(Available records)

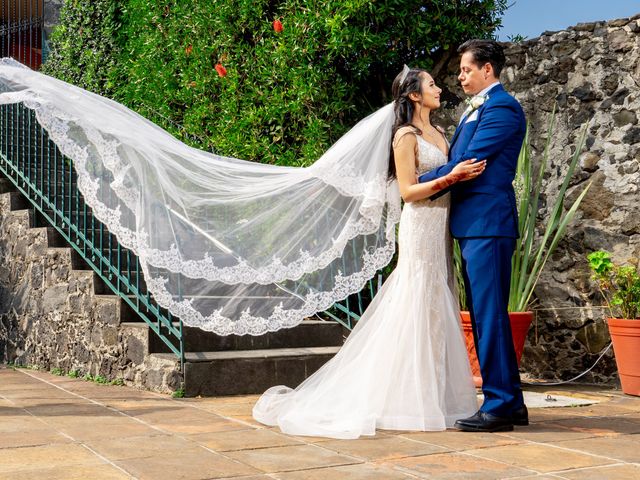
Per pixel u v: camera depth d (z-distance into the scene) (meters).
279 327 4.40
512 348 3.79
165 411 4.23
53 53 9.81
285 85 6.65
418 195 3.84
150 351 5.16
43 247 6.58
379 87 6.89
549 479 2.74
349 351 4.05
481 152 3.74
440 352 3.89
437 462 3.00
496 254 3.78
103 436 3.48
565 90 6.16
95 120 4.58
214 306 4.45
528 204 5.73
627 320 5.11
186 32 7.40
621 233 5.79
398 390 3.80
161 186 4.52
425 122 4.07
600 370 5.85
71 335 6.05
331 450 3.22
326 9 6.23
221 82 7.07
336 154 4.21
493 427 3.68
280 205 4.43
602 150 5.92
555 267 6.12
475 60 3.90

(End Available records)

Your task: With the images removed, give back every entry exactly as shown.

Exercise answer:
Per pixel u v: camera depth d (z-distance into the scene) (meters).
279 327 4.40
512 348 3.79
165 411 4.23
53 53 9.81
285 85 6.65
418 195 3.84
150 351 5.16
43 247 6.58
379 87 6.89
549 479 2.74
349 351 4.05
481 152 3.74
440 352 3.89
437 462 3.00
496 254 3.78
103 436 3.48
565 90 6.16
95 120 4.58
214 306 4.45
528 204 5.73
627 320 5.11
186 32 7.40
621 233 5.79
398 390 3.80
161 186 4.52
425 122 4.07
600 370 5.85
71 335 6.05
331 450 3.22
326 9 6.23
221 82 7.07
336 154 4.21
493 427 3.68
280 205 4.43
602 150 5.92
555 267 6.12
475 60 3.90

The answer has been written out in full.